# EXCERPT
----------------

Based on consensus from prior discussions, and the requirements of shared management of the type casting hierarchy, I would propose a community standard that all meta arrays should operate off of an “allow list” approach rather than “deny list.” The only exception to this should be non-meta-array Python Array API implementors, which could reasonably be supported generically (as there is no concern about such generic implementation introducing cyclicness to the type casting hierarchy).

Consistency Between Forms of Interaction

As hinted at by the language of “array interaction” previously, there are several different interactions in practice in which handling/deferral needs to be considered. As far as I can recall, these are:

  • Meta array layer nesting order
  • Constructors
  • Binary operations (addition, multiplication, etc.)
  • __array_ufunc__ (NEP 13)
  • __array_function__ (NEP 18)
  • __array_module__ (NEP 37) and other importable modules of array functions (e.g., dask.array)

Presently, the consistency of type handling between these different forms of interaction is varied. For example, Pint Quantities are designed with these consistent (where they exist, as Pint doesn’t have an array function module/namespace…yet), whereas with Dask arrays are deliberately different (e.g., deferring to other types in binops and __array_*__, but assuming user intent to override the standard deferral in construction/wrapping and array functions) and (at least as I see it) xarray is accidentally different (see pydata/xarray#3950). The main sticking point in the discussions involved in each of these respective implementations can be summarized as “How much should we trust user to not ‘break’ the DAG through inconsistencies in type deferral?” or “How much should consistency be enforced?”

Consensus (or at least absence of any objections) from the September 2021 meeting supports that all these forms of interaction should be consistent. It will be up to every meta array implementor to do so, however, the previously proposed type hierarchy management library could both provide reusable utils to do so and run test suites to verify consistency.

At the very least, adopting this stance of “all forms of interaction between meta arrays must be consistent with respect to an agreed-upon type hierarchy” will require some changes to participating libraries, such as:

TL;DR

When multiple meta array types exist, especially in combination, we need coordination and agreement to ensure that cyclicness is not introduced to the hierarchy of interactions. And so, we need community standards among meta arrays regarding:

  • a common library for managing the type hierarchy
  • how meta arrays determine what arrays they can wrap
  • the need for differing forms of array interactions to be consistently handled

Designing Protocols/Standards for Exchange Between Array Layers

Once the problem of verifying that meta arrays can consistently and robustly “play nice” with each other (prior section), there still remain several usability concerns. Particularly, what should the APIs for multiply nested meta arrays look like in practice, and how do we ensure that type-specific details within a given nested array construct are handled in a robust and easy-to-implement way?

----------------

# COLLECTED DATA
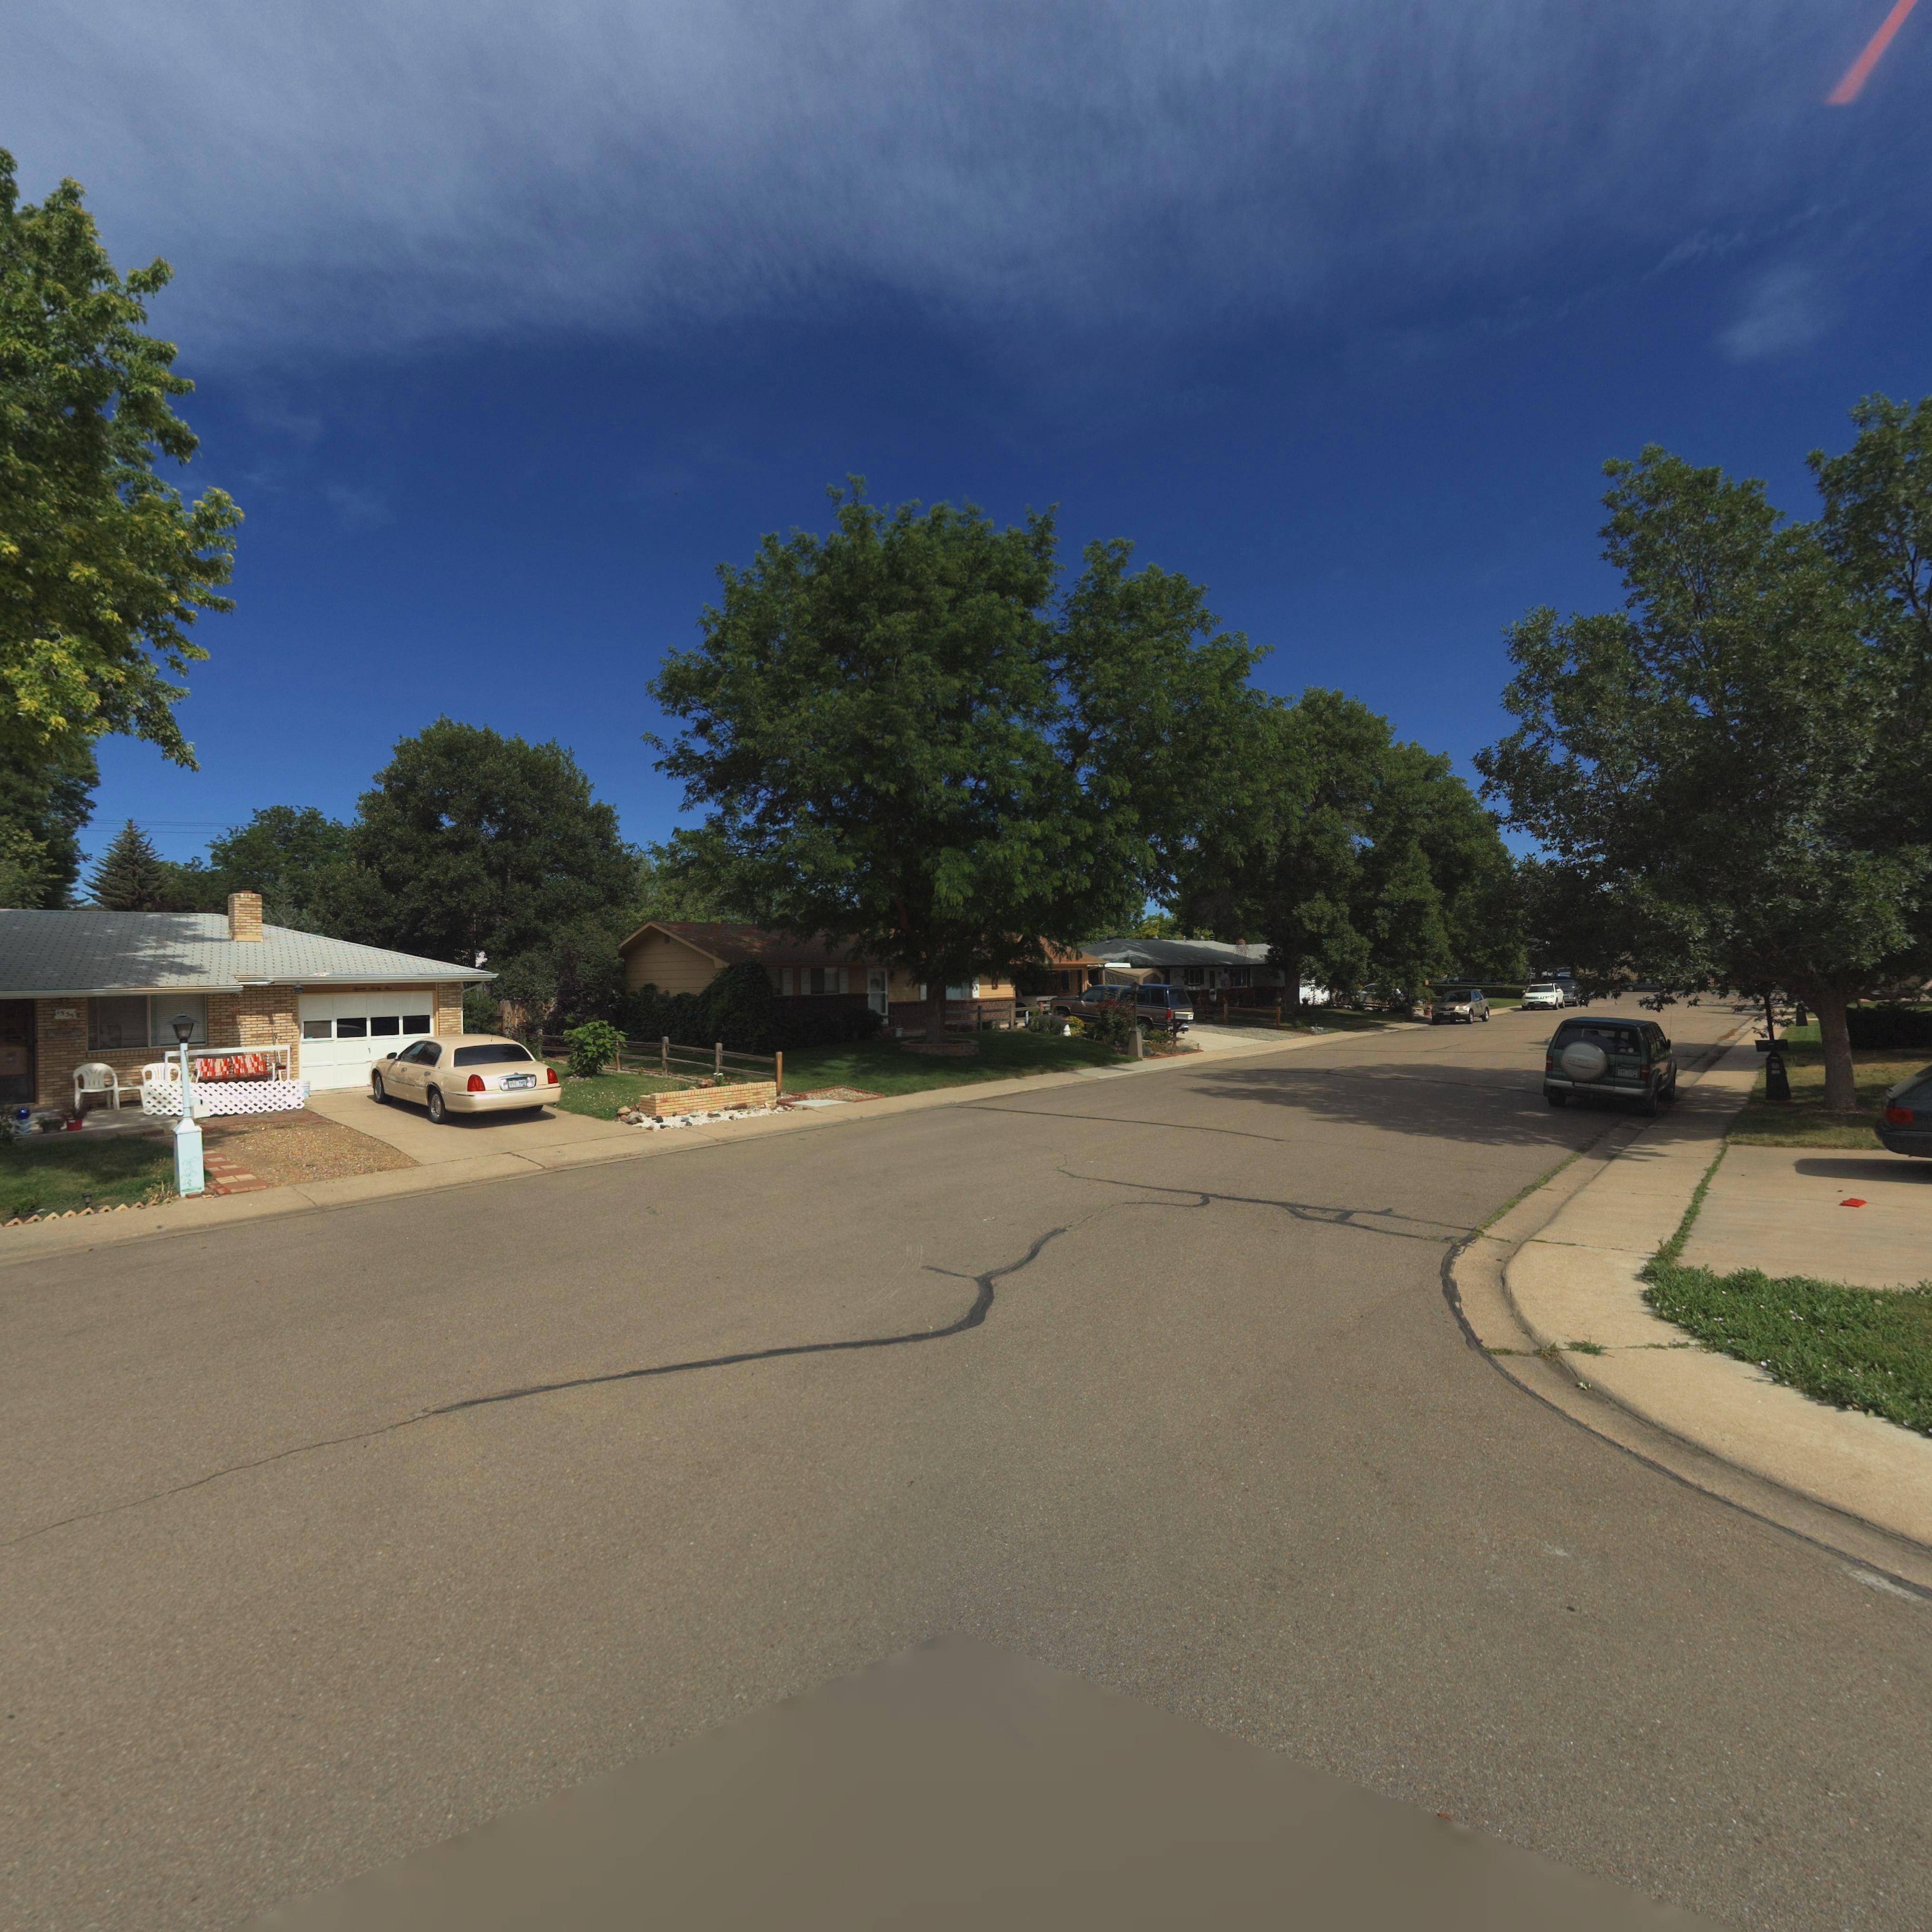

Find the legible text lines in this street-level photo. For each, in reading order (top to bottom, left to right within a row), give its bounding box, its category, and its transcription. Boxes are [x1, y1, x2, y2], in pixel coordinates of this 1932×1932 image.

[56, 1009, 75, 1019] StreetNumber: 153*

----------------

# SET TASKS
1. Retype the passage of the meta array excerpt from "Based on consensus" up to and including "type casting hierarchy).".
2. According to the meta array excerpt, which meeting's consensus supports making all forms of interaction consistent?

# TASK ANSWERS
1.
Based on consensus from prior discussions, and the requirements of shared management of the type casting hierarchy, I would propose a community standard that all meta arrays should operate off of an “allow list” approach rather than “deny list.” The only exception to this should be non-meta-array Python Array API implementors, which could reasonably be supported generically (as there is no concern about such generic implementation introducing cyclicness to the type casting hierarchy).

2. The September 2021 meeting.